▸ **Activity**
Each line containing the string "Palmeiras" should be copied out of the entries.

▸ **Entries taken from a collection**
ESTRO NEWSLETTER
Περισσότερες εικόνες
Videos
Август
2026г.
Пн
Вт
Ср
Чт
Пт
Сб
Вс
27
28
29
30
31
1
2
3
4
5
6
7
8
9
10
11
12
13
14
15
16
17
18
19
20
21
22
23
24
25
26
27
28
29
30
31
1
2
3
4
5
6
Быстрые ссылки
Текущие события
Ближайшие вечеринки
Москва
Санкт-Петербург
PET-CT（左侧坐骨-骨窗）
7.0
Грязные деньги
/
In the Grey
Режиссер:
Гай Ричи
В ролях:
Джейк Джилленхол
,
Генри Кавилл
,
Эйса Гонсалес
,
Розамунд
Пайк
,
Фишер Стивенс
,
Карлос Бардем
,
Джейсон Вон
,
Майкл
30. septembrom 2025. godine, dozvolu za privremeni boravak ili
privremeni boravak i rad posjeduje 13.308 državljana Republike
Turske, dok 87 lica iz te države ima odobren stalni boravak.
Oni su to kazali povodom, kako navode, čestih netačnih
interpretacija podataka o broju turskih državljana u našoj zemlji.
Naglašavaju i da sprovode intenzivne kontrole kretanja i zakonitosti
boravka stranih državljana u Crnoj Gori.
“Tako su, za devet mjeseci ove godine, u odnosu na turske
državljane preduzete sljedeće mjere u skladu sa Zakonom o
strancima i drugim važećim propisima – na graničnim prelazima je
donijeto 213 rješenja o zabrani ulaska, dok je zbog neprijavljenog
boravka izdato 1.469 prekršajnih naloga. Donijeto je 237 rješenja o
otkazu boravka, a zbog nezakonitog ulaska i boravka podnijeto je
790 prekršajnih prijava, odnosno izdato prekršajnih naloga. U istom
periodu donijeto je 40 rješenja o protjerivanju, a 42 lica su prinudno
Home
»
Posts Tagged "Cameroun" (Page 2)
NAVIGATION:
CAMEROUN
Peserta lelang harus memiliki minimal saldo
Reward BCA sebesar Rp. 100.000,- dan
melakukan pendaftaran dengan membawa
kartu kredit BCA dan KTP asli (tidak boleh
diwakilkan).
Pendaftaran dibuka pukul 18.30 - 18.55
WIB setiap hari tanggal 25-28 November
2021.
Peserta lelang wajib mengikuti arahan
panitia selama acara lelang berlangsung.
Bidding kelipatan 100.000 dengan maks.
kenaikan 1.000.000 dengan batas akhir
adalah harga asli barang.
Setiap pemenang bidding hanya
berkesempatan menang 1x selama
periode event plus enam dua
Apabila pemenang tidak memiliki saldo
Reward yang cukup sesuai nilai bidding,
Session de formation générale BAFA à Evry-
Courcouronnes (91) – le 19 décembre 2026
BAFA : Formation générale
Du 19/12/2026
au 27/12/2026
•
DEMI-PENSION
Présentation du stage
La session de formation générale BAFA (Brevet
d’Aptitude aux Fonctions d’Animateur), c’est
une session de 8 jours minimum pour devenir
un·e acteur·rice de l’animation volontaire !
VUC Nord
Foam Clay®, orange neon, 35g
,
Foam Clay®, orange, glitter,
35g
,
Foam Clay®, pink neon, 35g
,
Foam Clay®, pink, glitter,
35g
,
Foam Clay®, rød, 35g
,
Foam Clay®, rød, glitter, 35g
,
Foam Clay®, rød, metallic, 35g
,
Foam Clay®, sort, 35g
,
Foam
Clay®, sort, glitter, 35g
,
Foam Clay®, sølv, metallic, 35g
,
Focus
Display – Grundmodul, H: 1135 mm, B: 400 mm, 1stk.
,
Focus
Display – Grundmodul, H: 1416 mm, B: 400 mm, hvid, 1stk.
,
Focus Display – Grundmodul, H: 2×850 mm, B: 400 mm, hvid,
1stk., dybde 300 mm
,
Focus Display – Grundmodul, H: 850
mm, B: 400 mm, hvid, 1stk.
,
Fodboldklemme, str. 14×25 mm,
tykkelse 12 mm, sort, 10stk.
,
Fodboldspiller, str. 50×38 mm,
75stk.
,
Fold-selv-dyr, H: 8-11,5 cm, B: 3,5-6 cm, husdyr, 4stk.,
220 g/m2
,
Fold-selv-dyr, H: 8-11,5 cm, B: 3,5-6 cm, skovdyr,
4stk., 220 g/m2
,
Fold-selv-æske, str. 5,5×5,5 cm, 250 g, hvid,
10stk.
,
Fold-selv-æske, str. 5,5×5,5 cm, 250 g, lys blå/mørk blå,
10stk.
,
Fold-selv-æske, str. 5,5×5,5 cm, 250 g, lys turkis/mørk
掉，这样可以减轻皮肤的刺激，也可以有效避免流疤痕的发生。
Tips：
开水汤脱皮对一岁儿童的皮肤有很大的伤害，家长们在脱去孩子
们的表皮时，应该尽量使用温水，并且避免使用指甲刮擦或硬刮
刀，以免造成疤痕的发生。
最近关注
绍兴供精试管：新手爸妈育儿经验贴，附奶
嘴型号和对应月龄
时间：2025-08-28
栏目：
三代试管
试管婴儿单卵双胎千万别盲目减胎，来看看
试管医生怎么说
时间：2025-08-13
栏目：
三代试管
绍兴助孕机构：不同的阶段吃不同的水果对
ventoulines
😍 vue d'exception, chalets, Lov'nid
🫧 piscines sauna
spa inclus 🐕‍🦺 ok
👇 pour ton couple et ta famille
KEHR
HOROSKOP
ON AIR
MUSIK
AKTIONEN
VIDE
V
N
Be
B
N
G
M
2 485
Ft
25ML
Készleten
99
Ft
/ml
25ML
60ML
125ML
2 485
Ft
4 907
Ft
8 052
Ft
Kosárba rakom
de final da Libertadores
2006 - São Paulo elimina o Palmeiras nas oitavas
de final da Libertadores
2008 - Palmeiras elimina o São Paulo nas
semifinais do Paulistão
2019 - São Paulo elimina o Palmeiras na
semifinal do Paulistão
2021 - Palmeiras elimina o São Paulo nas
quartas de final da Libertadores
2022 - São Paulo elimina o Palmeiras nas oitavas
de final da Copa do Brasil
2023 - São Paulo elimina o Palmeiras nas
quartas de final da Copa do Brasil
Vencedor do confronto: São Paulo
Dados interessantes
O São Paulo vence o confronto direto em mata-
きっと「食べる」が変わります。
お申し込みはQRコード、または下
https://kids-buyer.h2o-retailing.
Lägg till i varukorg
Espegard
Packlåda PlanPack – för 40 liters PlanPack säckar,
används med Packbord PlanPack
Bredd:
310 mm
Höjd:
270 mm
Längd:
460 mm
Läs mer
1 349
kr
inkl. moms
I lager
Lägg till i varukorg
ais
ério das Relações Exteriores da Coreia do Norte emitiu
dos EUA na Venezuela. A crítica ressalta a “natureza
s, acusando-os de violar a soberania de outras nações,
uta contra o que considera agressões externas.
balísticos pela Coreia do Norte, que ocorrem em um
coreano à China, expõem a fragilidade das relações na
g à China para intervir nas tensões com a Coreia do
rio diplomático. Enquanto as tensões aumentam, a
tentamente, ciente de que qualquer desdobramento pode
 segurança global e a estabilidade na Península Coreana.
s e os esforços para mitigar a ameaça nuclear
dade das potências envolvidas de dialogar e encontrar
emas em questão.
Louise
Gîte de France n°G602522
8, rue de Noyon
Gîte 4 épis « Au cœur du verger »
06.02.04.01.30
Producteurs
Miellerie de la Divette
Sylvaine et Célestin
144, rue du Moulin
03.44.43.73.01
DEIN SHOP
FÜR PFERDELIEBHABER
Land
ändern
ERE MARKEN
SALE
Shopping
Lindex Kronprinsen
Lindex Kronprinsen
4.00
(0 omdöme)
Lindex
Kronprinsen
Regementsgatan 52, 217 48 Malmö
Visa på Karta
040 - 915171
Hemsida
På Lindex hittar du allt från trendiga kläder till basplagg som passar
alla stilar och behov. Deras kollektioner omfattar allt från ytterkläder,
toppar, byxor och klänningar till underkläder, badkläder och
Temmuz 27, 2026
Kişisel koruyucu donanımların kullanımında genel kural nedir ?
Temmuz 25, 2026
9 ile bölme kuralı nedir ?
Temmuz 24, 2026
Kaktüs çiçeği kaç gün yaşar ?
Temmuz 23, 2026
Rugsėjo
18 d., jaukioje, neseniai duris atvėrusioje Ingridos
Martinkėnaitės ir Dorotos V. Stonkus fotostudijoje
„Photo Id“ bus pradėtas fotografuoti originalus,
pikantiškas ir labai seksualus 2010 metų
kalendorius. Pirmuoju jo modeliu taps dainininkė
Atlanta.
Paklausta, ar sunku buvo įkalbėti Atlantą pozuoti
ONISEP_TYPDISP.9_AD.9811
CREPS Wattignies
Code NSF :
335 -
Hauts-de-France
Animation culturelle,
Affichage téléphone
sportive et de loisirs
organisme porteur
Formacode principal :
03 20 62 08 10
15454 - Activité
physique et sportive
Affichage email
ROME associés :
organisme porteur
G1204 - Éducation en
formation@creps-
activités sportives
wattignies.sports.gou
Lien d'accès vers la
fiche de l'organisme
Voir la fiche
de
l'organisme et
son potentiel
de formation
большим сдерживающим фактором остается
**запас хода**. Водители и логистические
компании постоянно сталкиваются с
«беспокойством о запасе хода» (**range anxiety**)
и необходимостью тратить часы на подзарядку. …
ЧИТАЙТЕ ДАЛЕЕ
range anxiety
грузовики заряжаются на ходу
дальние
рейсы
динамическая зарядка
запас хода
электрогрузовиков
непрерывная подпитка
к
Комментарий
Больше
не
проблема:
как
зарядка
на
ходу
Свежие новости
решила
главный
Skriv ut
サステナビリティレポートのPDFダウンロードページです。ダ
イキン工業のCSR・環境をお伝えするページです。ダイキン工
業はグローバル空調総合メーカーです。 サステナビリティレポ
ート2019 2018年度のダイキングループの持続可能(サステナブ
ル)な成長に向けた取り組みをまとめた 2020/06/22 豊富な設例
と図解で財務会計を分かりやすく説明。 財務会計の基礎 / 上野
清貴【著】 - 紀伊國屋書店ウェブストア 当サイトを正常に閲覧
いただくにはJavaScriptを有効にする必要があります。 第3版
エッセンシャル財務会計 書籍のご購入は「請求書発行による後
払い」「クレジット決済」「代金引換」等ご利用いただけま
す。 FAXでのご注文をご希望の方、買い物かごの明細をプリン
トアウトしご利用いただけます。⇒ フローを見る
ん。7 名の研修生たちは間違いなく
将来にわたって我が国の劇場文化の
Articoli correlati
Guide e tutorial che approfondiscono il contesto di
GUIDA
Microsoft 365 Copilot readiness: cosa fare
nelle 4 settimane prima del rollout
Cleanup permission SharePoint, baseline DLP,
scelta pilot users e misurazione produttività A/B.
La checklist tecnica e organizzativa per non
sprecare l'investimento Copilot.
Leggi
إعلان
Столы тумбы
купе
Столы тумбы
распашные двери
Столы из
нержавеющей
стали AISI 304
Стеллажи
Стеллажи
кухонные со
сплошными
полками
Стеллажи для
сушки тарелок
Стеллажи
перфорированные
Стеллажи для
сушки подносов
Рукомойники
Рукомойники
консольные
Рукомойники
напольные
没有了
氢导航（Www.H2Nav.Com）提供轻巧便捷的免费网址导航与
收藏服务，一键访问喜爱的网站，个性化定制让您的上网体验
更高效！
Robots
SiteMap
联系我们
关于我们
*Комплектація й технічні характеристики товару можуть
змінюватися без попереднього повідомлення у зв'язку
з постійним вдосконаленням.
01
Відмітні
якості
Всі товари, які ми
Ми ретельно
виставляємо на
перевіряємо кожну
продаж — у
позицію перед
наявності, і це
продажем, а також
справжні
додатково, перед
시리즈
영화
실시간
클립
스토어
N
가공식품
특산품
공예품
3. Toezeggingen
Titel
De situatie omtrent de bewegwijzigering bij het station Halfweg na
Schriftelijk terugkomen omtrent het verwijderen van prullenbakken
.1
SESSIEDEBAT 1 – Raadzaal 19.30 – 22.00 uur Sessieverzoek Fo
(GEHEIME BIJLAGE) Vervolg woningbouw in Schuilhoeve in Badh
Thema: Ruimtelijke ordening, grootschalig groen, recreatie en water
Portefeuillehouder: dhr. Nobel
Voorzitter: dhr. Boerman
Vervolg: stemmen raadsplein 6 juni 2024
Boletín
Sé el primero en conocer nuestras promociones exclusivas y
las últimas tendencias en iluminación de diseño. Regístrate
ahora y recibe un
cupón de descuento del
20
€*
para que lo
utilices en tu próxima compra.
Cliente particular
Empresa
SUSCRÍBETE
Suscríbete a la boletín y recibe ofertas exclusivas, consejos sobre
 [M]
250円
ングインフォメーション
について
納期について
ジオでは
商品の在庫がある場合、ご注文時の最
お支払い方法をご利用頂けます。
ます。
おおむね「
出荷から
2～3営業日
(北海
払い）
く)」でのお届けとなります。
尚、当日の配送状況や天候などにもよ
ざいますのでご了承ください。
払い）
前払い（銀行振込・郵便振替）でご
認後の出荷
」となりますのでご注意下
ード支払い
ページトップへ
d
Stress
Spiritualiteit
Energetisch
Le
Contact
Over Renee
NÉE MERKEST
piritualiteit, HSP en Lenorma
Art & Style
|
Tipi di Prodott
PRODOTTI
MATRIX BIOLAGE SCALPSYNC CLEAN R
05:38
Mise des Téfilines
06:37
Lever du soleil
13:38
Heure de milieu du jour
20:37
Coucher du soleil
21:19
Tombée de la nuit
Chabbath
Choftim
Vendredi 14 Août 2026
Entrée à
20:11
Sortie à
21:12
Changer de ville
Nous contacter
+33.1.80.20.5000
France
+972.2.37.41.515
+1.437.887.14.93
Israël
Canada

▸ **Solved problem**
2006 - São Paulo elimina o Palmeiras nas oitavas
2008 - Palmeiras elimina o São Paulo nas
2019 - São Paulo elimina o Palmeiras na
2021 - Palmeiras elimina o São Paulo nas
2022 - São Paulo elimina o Palmeiras nas oitavas
2023 - São Paulo elimina o Palmeiras nas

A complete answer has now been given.